## Data extracted from a collection
========
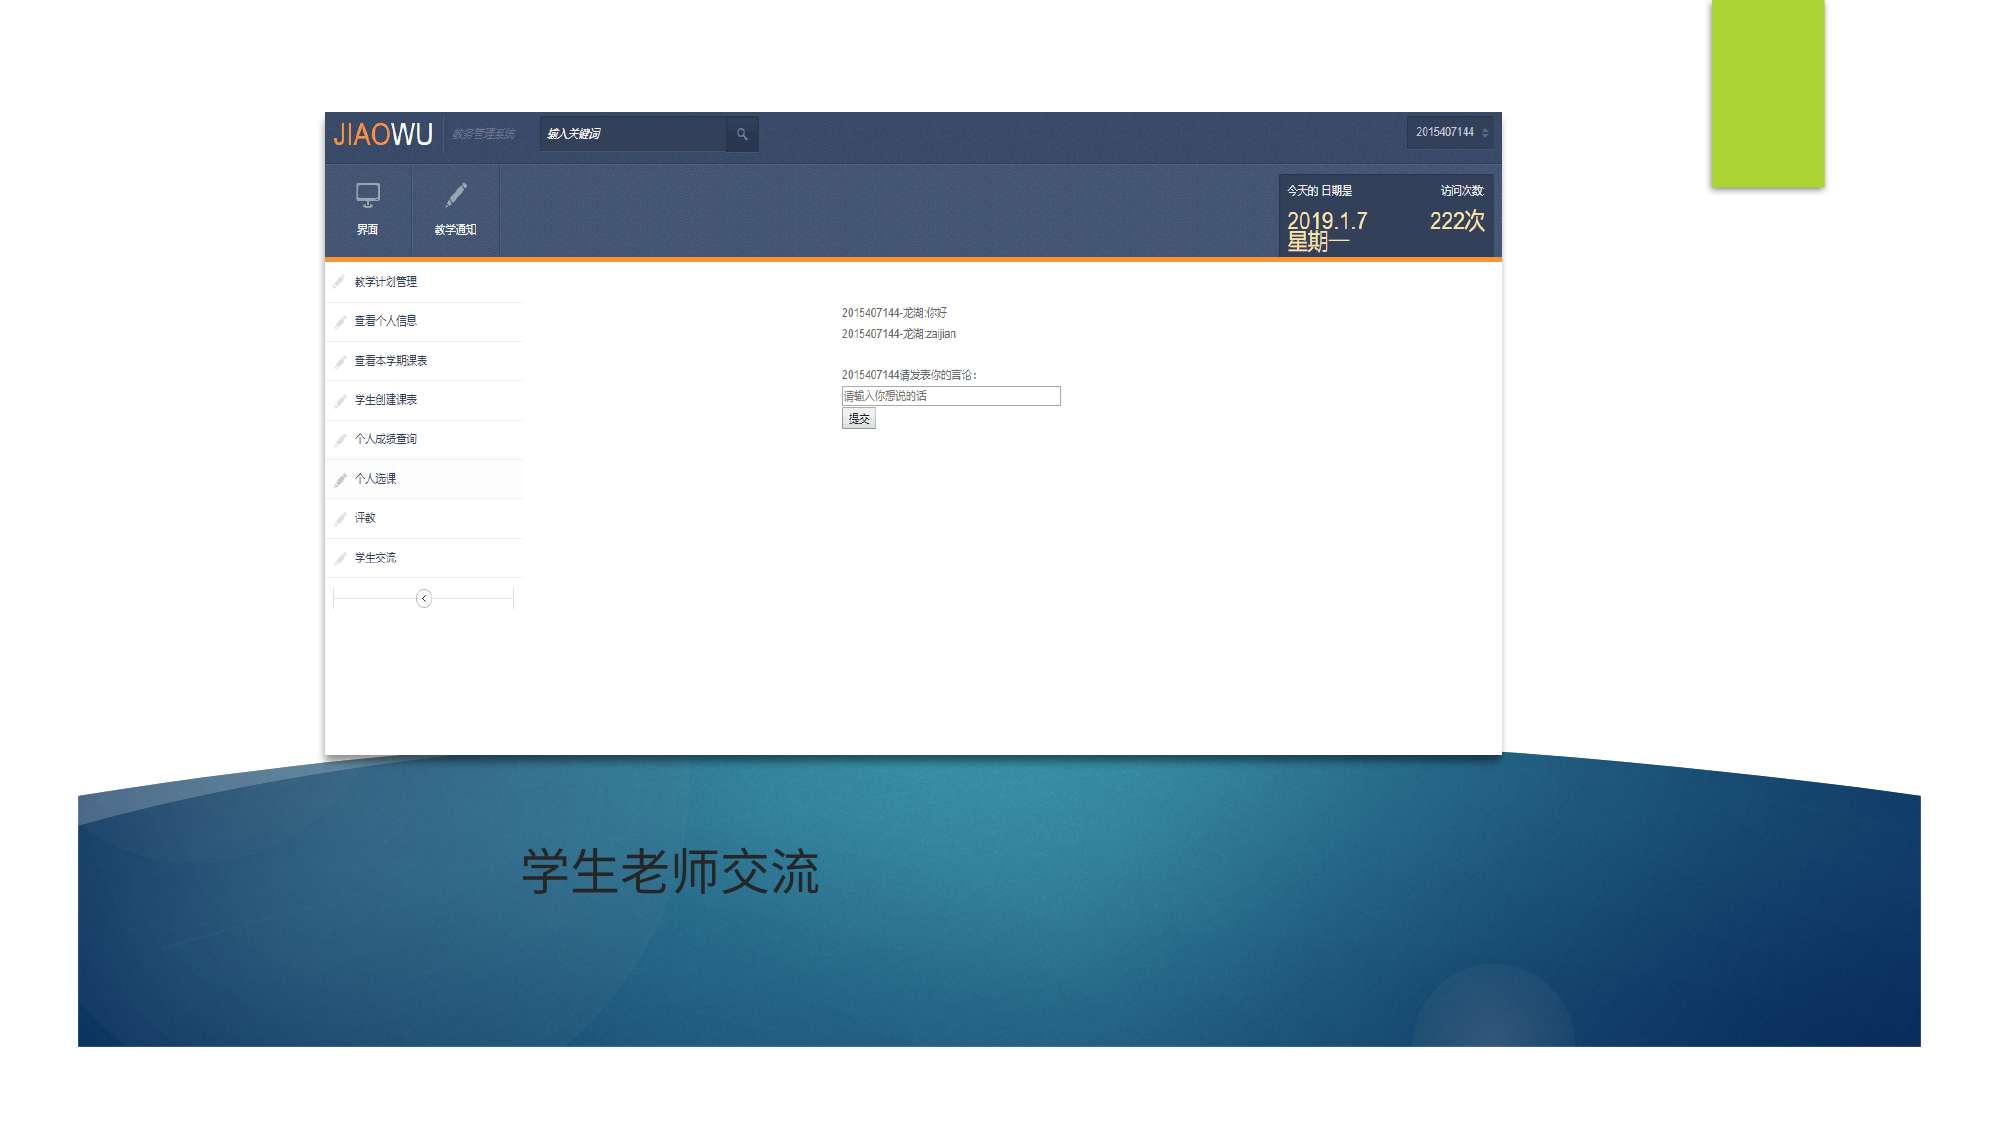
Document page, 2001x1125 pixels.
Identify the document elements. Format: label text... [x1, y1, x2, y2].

title 学生老师交流 [189, 814, 1638, 908]
picture [325, 112, 1502, 756]
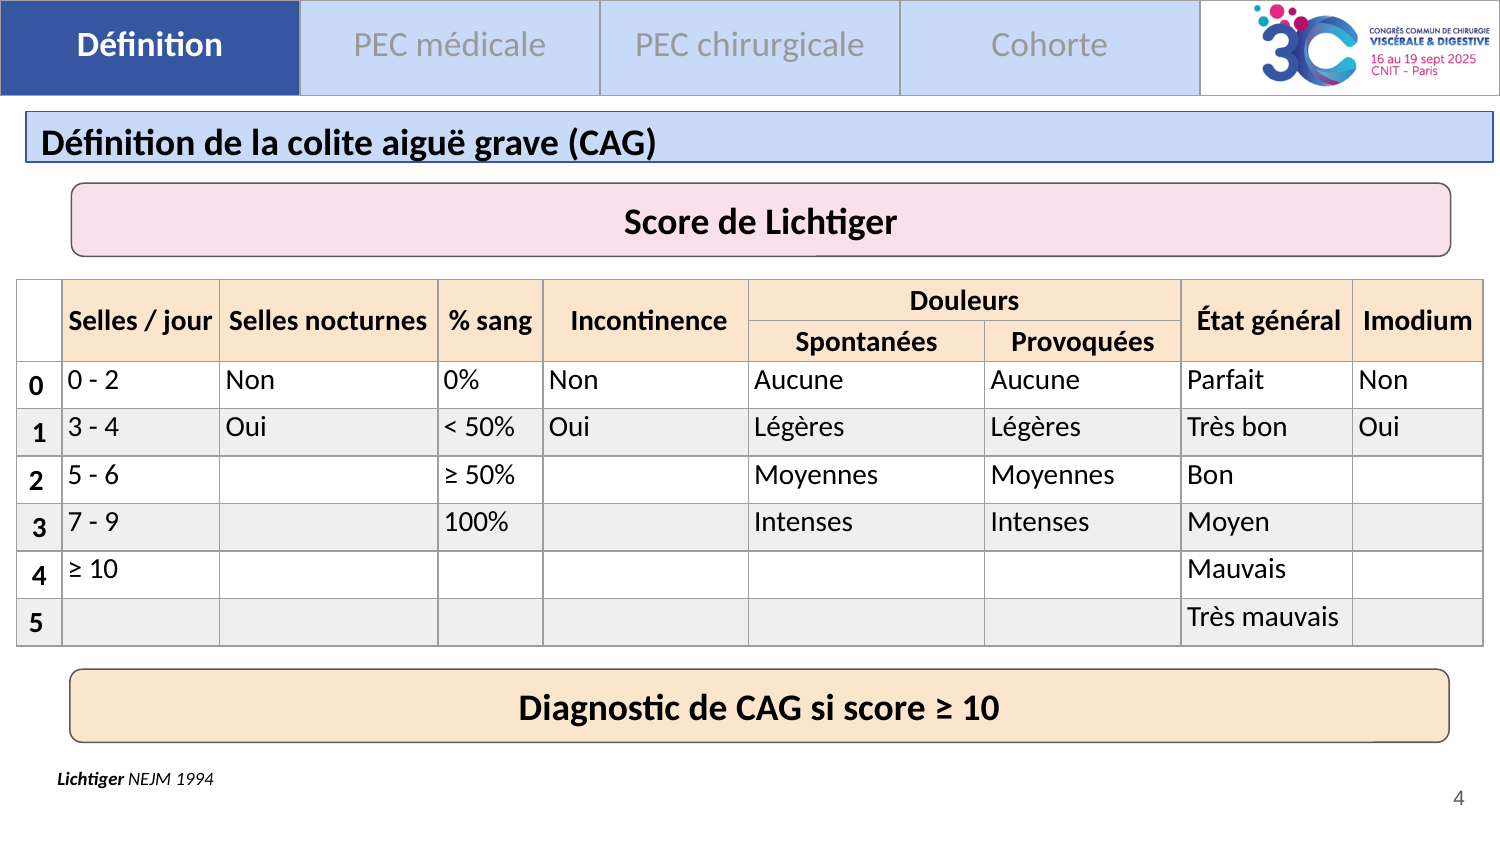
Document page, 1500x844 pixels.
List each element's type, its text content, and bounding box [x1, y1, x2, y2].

table_cell Moyen [1182, 504, 1352, 550]
table_header Douleurs [749, 280, 1180, 320]
table_cell [985, 599, 1180, 645]
table_cell Moyennes [985, 457, 1180, 503]
slide_number 4 [1389, 764, 1480, 830]
table_cell Spontanées [749, 321, 984, 361]
table_cell 0 [17, 362, 61, 408]
table_cell < 50% [439, 409, 542, 455]
table_cell [749, 552, 984, 598]
table_header [1201, 1, 1244, 95]
table_cell 0 - 2 [63, 362, 219, 408]
table_cell [439, 599, 542, 645]
text_box Définition de la colite aiguë grave (CAG) [25, 111, 1493, 162]
table_cell [1353, 457, 1482, 503]
table_cell Non [1353, 362, 1482, 408]
table_header Incontinence [544, 280, 748, 361]
table_cell Non [544, 362, 748, 408]
table_cell [220, 599, 437, 645]
table_header Selles / jour [63, 280, 219, 361]
table_cell 5 [17, 599, 61, 645]
table_header Selles nocturnes [220, 280, 437, 361]
table_cell 1 [17, 409, 61, 455]
table_cell Oui [1353, 409, 1482, 455]
table_cell Provoquées [985, 321, 1180, 361]
table_cell [544, 504, 748, 550]
table_header [17, 280, 61, 361]
table_cell Aucune [985, 362, 1180, 408]
table_cell 100% [439, 504, 542, 550]
table_header PEC chirurgicale [601, 1, 899, 95]
table_header % sang [439, 280, 542, 361]
table_header PEC médicale [301, 1, 599, 95]
table_cell [439, 552, 542, 598]
table_cell [1353, 599, 1482, 645]
table_cell [985, 552, 1180, 598]
table_cell [544, 552, 748, 598]
table_header Cohorte [901, 1, 1199, 95]
table_cell Aucune [749, 362, 984, 408]
picture [1247, 0, 1500, 98]
table_cell 4 [17, 552, 61, 598]
table_header Imodium [1353, 280, 1482, 361]
table_cell [220, 504, 437, 550]
table_cell Oui [544, 409, 748, 455]
text_box Lichtiger NEJM 1994 [42, 684, 1500, 805]
table_header État général [1182, 280, 1352, 361]
table_cell Très mauvais [1182, 599, 1352, 645]
table_cell [544, 599, 748, 645]
table_cell 3 [17, 504, 61, 550]
table_cell Parfait [1182, 362, 1352, 408]
table_cell [749, 599, 984, 645]
table_cell Légères [749, 409, 984, 455]
text_box Score de Lichtiger [71, 183, 1451, 257]
text_box Diagnostic de CAG si score ≥ 10 [69, 669, 1450, 743]
table_cell Non [220, 362, 437, 408]
table_cell [220, 457, 437, 503]
table_cell Intenses [985, 504, 1180, 550]
table_cell 3 - 4 [63, 409, 219, 455]
table_cell Intenses [749, 504, 984, 550]
table_cell ≥ 50% [439, 457, 542, 503]
table_cell Mauvais [1182, 552, 1352, 598]
table_cell 7 - 9 [63, 504, 219, 550]
table_cell [220, 552, 437, 598]
table_cell ≥ 10 [63, 552, 219, 598]
table_cell Légères [985, 409, 1180, 455]
table_cell Oui [220, 409, 437, 455]
table_cell Très bon [1182, 409, 1352, 455]
table_cell 5 - 6 [63, 457, 219, 503]
table_cell Bon [1182, 457, 1352, 503]
table_cell 2 [17, 457, 61, 503]
table_cell [63, 599, 219, 645]
table_cell [1353, 552, 1482, 598]
table_cell 0% [439, 362, 542, 408]
table_header Définition [1, 1, 299, 95]
table_cell [1353, 504, 1482, 550]
table_cell Moyennes [749, 457, 984, 503]
table_cell [544, 457, 748, 503]
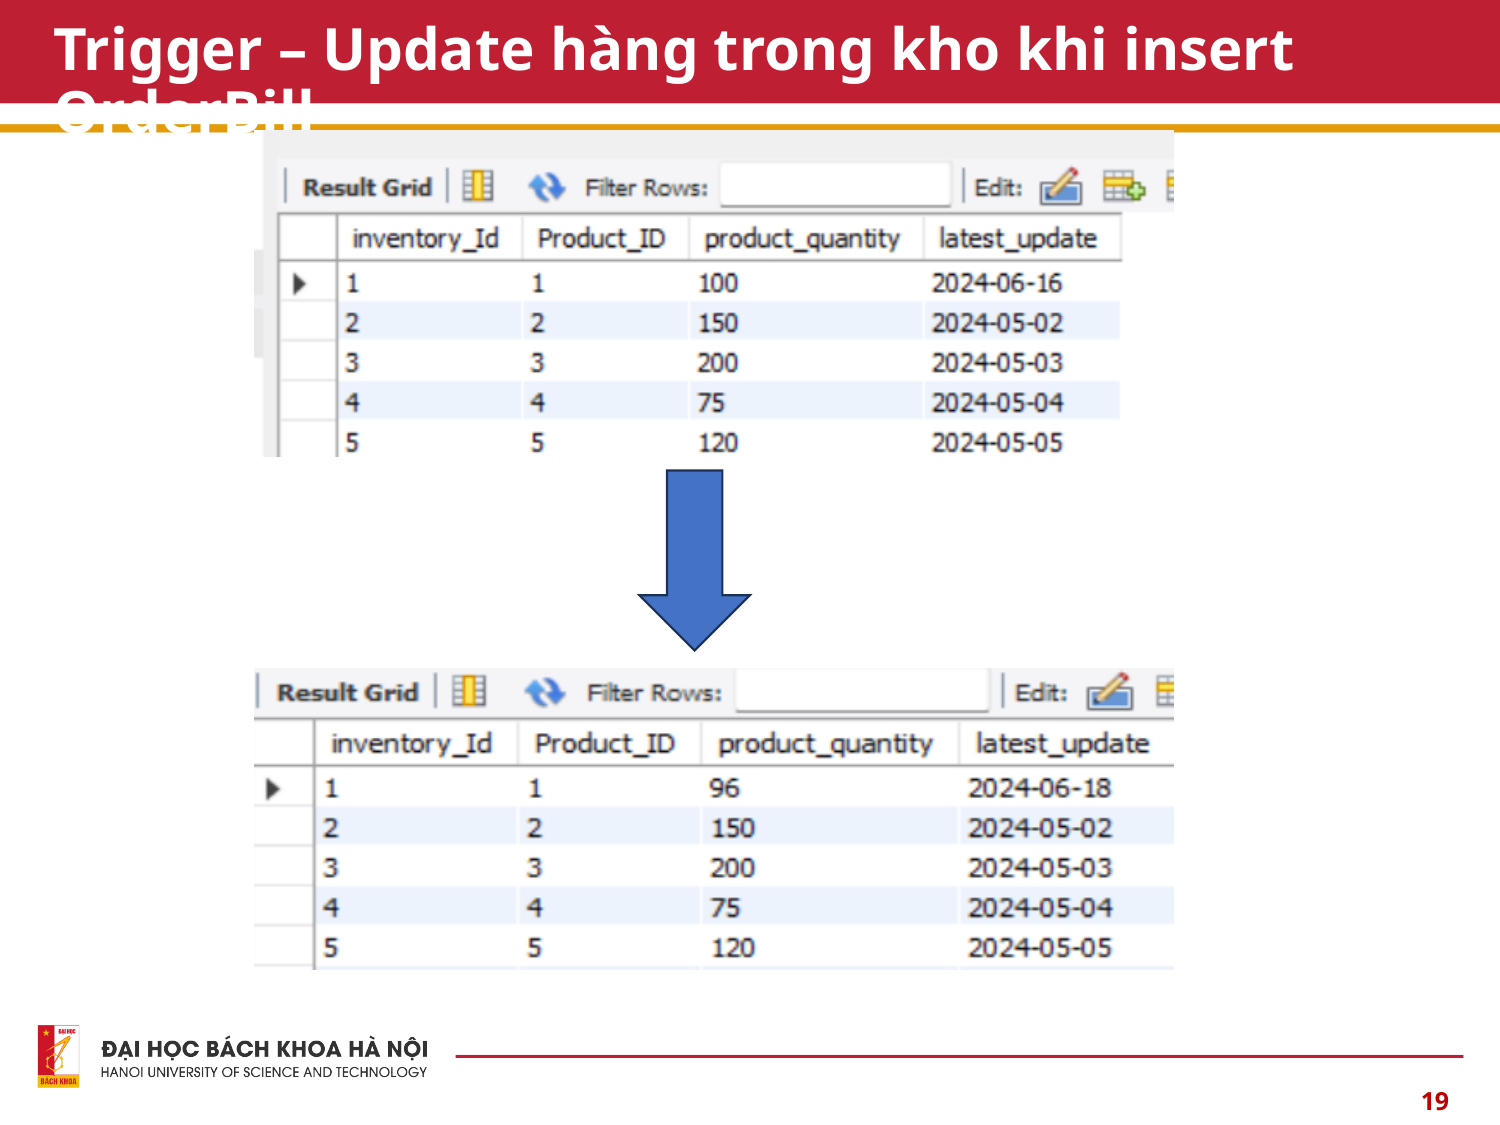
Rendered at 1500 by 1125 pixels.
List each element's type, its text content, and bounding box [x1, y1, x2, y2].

title Trigger – Update hàng trong kho khi insert OrderBill [38, 12, 1462, 87]
text_box [636, 469, 753, 652]
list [254, 130, 1174, 457]
slide_number 19 [1126, 1078, 1464, 1125]
picture [0, 0, 1500, 1125]
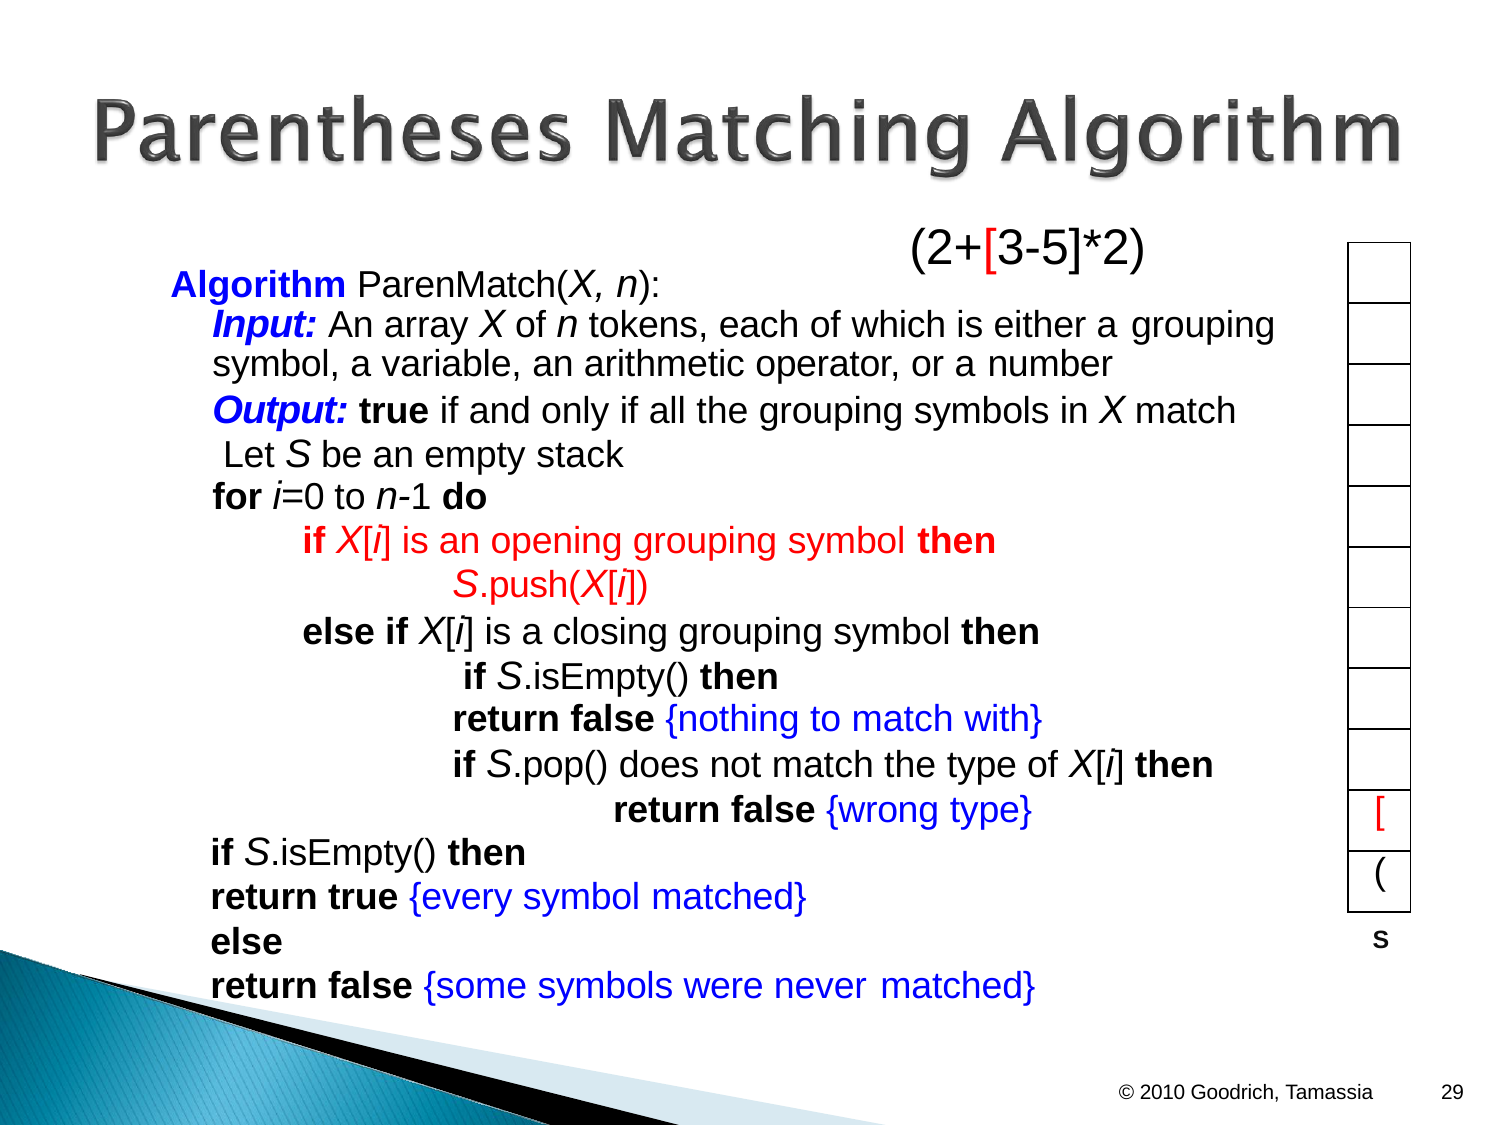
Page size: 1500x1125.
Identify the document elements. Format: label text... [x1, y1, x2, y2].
========
## What you need to do
Give back every record exactly. Omit the pictures.

## Exercise response
Document page, 2001x1125 pixels.
Identify the document elements. Format: label text... [x1, y1, x2, y2].

title 学生老师交流 [189, 814, 1638, 908]
picture [325, 112, 1502, 756]
Document page, 1500x844 pixels.
List each element's type, its text content, and bounding box [x1, y1, x2, y2].

table_cell Moyen [1182, 504, 1352, 550]
table_header Douleurs [749, 280, 1180, 320]
table_cell [985, 599, 1180, 645]
table_cell Moyennes [985, 457, 1180, 503]
slide_number 4 [1389, 764, 1480, 830]
table_cell Spontanées [749, 321, 984, 361]
table_cell 0 [17, 362, 61, 408]
table_cell < 50% [439, 409, 542, 455]
table_cell [749, 552, 984, 598]
table_header [1201, 1, 1244, 95]
table_cell 0 - 2 [63, 362, 219, 408]
table_cell [439, 599, 542, 645]
text_box Définition de la colite aiguë grave (CAG) [25, 111, 1493, 162]
table_cell [1353, 457, 1482, 503]
table_cell Non [1353, 362, 1482, 408]
table_header Incontinence [544, 280, 748, 361]
table_cell Non [544, 362, 748, 408]
table_cell [220, 599, 437, 645]
table_header Selles / jour [63, 280, 219, 361]
table_cell 5 [17, 599, 61, 645]
table_header Selles nocturnes [220, 280, 437, 361]
table_cell 1 [17, 409, 61, 455]
table_cell Oui [1353, 409, 1482, 455]
table_cell Provoquées [985, 321, 1180, 361]
table_cell [544, 504, 748, 550]
table_header [17, 280, 61, 361]
table_cell Aucune [985, 362, 1180, 408]
table_cell 100% [439, 504, 542, 550]
table_header PEC chirurgicale [601, 1, 899, 95]
table_header % sang [439, 280, 542, 361]
table_header PEC médicale [301, 1, 599, 95]
table_cell [439, 552, 542, 598]
table_cell [1353, 599, 1482, 645]
table_cell [985, 552, 1180, 598]
table_cell [544, 552, 748, 598]
table_header Cohorte [901, 1, 1199, 95]
table_cell Aucune [749, 362, 984, 408]
picture [1247, 0, 1500, 98]
table_cell 4 [17, 552, 61, 598]
table_header Imodium [1353, 280, 1482, 361]
table_cell [220, 504, 437, 550]
table_cell Oui [544, 409, 748, 455]
text_box Lichtiger NEJM 1994 [42, 684, 1500, 805]
table_header État général [1182, 280, 1352, 361]
table_cell Très mauvais [1182, 599, 1352, 645]
table_cell [544, 599, 748, 645]
table_cell 3 [17, 504, 61, 550]
table_cell Parfait [1182, 362, 1352, 408]
table_cell [749, 599, 984, 645]
table_cell Légères [749, 409, 984, 455]
text_box Score de Lichtiger [71, 183, 1451, 257]
text_box Diagnostic de CAG si score ≥ 10 [69, 669, 1450, 743]
table_cell Non [220, 362, 437, 408]
table_cell [220, 457, 437, 503]
table_cell Intenses [985, 504, 1180, 550]
table_cell 3 - 4 [63, 409, 219, 455]
table_cell Intenses [749, 504, 984, 550]
table_cell ≥ 50% [439, 457, 542, 503]
table_cell Mauvais [1182, 552, 1352, 598]
table_cell 7 - 9 [63, 504, 219, 550]
table_cell [220, 552, 437, 598]
table_cell ≥ 10 [63, 552, 219, 598]
table_cell Légères [985, 409, 1180, 455]
table_cell Oui [220, 409, 437, 455]
table_cell Très bon [1182, 409, 1352, 455]
table_cell 5 - 6 [63, 457, 219, 503]
table_cell Bon [1182, 457, 1352, 503]
table_cell 2 [17, 457, 61, 503]
table_cell [63, 599, 219, 645]
table_cell [1353, 552, 1482, 598]
table_cell 0% [439, 362, 542, 408]
table_header Définition [1, 1, 299, 95]
table_cell [1353, 504, 1482, 550]
table_cell Moyennes [749, 457, 984, 503]
table_cell [544, 457, 748, 503]
Rendered at 1500 by 1125 pixels.
List each element's type, its text content, and bounding box [x1, y1, x2, y2].

title Trigger – Update hàng trong kho khi insert OrderBill [38, 12, 1462, 87]
text_box [636, 469, 753, 652]
list [254, 130, 1174, 457]
slide_number 19 [1126, 1078, 1464, 1125]
picture [0, 0, 1500, 1125]
Page size: 1500x1125.
Identify the document elements. Format: label text... [x1, y1, x2, y2].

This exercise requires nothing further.